→ Texto proporcionado:
Gracias por las respuestas.

Otra pregunta.

¿Cuánto les dura las lámparas o tubos de bajo consumo de 8W?

Por ahí veo que al lado se pone negro y termina parpadeando o simplemente no encienden. Estas luces según me dijo mi jefe de la empresa, son para dejarlas horas y horas encendidas. Los tubos no son para apagarlas o encenderlas cuando vas al servicio y luegos sales así cada dos por tres por poner un ejemplo. ¿Cuáles son sus experiencias?

He encontrado algo que puede ayudarles al menos entender conceptos básicos para enriquecer algo de conocimiento. A lo mejor ya lo saben, aún así está bien para nuevos visitantes.

http://jupiter.utm.mx/~tesis_dig/9555.pdf

Saludo.


----------



## fernandob (Feb 10, 2012)

Meta dijo:


> ?
> 
> Por ahí veo que al lado se pone negro y termina parpadeando o simplemente no encienden. .


 
las comunes tienen en el circuito de un lado un precalentamiento de filamento, quiero decir que el trafito de ferrite de un lado tenia unas derivaciones para eso, y quedaba siempre activo, por eso lo quemaban.

calculo que los circuitos que solo trabajan con un cable de cada lado no hacen eso.

→ Entradas:
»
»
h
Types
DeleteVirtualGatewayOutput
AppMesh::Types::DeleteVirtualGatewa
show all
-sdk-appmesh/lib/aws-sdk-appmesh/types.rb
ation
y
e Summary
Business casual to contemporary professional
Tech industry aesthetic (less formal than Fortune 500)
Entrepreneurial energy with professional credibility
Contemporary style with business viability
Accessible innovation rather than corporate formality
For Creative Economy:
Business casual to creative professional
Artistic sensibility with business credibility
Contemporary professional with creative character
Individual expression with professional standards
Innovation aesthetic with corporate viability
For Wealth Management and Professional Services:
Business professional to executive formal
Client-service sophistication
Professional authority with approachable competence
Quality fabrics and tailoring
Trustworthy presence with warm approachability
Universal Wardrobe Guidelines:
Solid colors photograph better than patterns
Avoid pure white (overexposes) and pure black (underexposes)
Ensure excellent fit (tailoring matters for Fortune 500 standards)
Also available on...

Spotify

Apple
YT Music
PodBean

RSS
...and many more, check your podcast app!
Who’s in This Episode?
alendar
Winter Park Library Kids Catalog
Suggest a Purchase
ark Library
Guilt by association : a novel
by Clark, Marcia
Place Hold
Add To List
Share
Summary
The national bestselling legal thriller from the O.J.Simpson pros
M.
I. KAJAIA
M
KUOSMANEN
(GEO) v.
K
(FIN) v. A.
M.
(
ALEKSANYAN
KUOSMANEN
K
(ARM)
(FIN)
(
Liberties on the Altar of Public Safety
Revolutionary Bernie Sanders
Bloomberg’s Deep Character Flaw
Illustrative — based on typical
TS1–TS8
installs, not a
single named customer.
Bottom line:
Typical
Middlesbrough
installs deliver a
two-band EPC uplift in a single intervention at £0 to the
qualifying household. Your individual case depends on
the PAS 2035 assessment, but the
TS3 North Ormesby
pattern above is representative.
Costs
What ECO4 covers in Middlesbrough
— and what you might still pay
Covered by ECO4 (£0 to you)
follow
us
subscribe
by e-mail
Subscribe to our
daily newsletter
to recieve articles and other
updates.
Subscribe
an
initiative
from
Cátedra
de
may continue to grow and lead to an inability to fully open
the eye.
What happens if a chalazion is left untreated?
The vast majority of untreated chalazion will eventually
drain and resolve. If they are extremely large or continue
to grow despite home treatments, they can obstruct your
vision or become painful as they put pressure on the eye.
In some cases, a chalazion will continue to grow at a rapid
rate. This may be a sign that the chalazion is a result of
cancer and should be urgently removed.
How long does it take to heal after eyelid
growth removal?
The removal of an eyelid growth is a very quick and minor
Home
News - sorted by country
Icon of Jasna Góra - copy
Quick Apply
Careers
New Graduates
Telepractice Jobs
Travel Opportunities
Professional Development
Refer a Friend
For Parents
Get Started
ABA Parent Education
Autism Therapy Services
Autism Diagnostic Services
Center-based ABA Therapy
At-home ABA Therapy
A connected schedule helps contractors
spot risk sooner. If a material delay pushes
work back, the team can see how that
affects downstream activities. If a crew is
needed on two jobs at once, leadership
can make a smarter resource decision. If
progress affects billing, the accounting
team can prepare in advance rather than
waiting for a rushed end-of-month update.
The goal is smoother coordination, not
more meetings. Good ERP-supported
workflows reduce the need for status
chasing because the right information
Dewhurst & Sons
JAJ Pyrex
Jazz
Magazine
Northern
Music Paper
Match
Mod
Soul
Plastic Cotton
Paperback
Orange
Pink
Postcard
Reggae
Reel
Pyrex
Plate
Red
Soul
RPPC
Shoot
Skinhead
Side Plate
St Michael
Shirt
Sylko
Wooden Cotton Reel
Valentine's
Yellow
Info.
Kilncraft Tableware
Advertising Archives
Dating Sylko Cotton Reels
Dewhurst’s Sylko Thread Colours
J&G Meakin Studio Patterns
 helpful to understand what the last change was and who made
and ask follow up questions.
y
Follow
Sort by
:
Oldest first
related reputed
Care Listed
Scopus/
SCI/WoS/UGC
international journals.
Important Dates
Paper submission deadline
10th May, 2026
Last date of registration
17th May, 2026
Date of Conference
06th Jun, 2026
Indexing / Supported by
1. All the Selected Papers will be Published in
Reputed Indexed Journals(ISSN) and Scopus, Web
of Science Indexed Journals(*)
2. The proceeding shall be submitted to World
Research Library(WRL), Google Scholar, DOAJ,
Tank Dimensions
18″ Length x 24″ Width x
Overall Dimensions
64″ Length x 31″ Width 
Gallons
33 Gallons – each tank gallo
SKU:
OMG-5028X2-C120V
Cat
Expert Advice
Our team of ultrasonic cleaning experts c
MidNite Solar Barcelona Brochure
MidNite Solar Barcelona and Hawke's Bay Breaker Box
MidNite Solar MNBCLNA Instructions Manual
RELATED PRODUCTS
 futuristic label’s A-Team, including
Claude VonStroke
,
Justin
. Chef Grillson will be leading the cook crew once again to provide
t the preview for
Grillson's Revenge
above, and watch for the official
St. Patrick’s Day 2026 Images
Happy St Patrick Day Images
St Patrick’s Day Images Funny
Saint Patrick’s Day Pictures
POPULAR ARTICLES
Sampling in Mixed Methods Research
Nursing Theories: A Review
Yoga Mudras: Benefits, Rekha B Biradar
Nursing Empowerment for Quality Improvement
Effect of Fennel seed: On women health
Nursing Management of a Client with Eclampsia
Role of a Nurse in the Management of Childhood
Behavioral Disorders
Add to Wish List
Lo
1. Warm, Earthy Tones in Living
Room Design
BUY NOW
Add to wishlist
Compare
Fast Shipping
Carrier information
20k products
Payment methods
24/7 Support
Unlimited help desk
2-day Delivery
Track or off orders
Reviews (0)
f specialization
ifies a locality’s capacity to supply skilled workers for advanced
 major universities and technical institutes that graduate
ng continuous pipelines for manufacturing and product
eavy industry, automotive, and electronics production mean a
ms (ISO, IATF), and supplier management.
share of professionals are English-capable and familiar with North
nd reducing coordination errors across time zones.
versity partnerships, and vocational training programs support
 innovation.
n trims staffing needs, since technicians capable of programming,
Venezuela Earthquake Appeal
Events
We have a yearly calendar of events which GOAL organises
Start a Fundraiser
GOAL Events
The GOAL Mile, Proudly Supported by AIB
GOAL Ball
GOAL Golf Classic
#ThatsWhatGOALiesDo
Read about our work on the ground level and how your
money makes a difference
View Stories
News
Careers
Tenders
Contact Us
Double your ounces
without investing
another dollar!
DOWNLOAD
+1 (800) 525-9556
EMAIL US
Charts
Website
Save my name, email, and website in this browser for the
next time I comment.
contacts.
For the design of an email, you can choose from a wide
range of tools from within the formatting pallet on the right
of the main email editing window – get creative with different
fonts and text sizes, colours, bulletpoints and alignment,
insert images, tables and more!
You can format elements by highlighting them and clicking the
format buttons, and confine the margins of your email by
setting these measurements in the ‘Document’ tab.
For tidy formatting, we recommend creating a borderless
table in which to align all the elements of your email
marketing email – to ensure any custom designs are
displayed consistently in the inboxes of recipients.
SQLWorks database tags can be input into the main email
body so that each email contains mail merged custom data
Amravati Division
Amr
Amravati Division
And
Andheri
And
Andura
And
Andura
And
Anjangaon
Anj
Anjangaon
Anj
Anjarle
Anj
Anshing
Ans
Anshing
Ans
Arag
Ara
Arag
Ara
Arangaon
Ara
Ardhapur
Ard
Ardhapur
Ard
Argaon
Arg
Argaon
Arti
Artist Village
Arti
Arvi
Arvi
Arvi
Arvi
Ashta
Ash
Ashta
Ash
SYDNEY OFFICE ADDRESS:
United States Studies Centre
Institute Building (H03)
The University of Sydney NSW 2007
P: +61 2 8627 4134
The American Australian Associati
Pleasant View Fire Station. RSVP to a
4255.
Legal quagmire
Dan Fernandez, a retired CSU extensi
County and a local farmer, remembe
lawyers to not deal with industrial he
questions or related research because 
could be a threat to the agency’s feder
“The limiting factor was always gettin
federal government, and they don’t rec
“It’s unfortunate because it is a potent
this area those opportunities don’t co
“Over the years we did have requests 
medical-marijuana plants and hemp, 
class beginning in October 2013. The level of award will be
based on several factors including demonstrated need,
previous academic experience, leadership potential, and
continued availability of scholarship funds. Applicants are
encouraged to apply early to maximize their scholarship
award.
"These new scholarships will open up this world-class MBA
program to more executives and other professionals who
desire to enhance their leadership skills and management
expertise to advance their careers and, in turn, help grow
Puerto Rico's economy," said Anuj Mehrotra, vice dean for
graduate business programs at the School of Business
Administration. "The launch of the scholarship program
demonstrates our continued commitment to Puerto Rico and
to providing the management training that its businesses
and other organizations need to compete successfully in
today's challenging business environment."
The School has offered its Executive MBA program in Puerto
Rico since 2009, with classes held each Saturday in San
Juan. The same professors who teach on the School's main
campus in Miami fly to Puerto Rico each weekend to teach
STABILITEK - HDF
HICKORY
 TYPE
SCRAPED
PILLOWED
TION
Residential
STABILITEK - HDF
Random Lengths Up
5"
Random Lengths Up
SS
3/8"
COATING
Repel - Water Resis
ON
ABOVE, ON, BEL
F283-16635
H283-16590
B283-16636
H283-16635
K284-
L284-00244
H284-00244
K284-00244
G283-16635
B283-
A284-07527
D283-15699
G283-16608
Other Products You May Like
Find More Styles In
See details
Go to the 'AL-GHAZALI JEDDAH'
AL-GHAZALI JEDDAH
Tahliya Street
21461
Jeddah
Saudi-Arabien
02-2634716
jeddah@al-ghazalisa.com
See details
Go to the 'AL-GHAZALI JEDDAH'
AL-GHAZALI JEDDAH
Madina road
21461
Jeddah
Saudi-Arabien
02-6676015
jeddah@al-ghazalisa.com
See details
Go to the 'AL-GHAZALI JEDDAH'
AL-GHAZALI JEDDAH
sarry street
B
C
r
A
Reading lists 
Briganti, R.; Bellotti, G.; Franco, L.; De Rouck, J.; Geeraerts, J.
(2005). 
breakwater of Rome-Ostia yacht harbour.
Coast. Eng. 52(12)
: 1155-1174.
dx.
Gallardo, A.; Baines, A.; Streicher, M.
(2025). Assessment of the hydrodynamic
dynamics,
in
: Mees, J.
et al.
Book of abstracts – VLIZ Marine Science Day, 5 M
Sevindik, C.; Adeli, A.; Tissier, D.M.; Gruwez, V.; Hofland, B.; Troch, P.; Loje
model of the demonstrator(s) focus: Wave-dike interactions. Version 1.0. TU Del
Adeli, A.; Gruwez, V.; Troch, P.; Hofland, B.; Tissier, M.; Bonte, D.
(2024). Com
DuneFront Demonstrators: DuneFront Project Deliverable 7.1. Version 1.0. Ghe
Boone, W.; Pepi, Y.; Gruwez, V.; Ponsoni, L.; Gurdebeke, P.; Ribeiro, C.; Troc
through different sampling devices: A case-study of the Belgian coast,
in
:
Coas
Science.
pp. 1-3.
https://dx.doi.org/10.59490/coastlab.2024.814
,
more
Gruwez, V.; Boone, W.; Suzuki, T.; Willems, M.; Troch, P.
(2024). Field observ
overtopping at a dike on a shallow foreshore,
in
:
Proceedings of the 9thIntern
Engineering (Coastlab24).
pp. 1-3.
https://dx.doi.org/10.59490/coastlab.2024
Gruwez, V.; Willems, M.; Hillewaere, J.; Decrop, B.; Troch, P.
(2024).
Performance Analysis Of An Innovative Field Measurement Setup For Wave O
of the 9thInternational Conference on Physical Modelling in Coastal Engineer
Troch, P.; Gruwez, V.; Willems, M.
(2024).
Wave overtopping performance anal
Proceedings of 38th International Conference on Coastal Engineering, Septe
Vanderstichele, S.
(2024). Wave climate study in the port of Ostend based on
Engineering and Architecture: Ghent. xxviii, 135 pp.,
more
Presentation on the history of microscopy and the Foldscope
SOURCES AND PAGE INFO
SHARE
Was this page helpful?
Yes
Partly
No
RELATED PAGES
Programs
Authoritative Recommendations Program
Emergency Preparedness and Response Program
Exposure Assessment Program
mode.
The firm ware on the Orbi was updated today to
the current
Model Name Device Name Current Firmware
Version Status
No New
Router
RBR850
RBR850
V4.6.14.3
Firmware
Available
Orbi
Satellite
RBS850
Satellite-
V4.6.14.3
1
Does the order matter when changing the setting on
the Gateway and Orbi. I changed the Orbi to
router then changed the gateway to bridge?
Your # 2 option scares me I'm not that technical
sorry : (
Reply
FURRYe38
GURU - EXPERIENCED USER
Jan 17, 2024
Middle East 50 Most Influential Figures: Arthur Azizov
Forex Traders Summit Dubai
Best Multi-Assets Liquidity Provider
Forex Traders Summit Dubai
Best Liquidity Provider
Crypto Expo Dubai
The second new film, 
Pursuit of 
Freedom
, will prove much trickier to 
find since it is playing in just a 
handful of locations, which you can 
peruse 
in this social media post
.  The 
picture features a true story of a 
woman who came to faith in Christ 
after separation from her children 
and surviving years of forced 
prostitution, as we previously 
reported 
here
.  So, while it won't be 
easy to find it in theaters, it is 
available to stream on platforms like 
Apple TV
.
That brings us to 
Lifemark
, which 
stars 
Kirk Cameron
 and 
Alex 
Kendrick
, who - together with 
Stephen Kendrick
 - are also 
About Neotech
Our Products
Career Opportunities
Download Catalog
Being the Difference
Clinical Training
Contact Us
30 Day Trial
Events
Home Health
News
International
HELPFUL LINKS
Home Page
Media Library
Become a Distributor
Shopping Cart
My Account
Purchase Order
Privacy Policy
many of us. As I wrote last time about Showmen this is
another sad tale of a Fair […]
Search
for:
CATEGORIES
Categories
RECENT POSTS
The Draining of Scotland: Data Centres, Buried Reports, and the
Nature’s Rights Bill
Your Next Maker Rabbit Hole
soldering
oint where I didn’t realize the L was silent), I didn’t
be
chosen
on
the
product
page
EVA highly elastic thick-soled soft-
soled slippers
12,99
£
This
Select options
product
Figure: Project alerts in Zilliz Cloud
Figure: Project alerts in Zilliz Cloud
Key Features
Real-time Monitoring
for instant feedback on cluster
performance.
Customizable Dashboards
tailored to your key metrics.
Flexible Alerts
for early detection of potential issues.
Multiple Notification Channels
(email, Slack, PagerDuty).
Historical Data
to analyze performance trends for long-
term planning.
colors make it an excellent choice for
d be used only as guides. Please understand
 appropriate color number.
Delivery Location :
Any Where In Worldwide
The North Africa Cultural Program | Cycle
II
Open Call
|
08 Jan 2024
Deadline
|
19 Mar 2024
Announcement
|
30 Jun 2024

→ Consigna del ejercicio:
Por favor, escribe la continuación del hilo sobre los tubos de bajo consumo a partir del punto en que termina. Las entradas no tienen relación con el hilo sobre los tubos de bajo consumo.

→ Respuesta del ejercicio:
pero el otro problema que vi es el consumo, suele dispararse facil, en el caso de usar ua bateria eso es importante, aca lei que muchas veces se calienta el T a pesar de ser grande tipo 3055 

el lemur puso un consumo bajo, esta bien que es de 8w creo , pero no era alto.
yo las de 15w o 20 w les medi siempre ente 500 a 800mA en 12v .
el otro problema era el rango de tension, las marca EYDE pintaban buenas.

nunca me preocpue demasiado por que el uso que les doy no es continuo (luces de emrgencia) , pero si algun dia necesitase como ya dije ni dudaria >>>>>>>>>>>> me compro una lamapra bajo consumo de 12v que creo que las tenia ALIC y saco el circuito que debe ser super eficiente, en todo sentido .

lo que pasa es que .......entre lo barato que es y que los leds estan cada vez ganando mas terreno con notables ventajas, no me da ganas de dedicarle mucho tiempo.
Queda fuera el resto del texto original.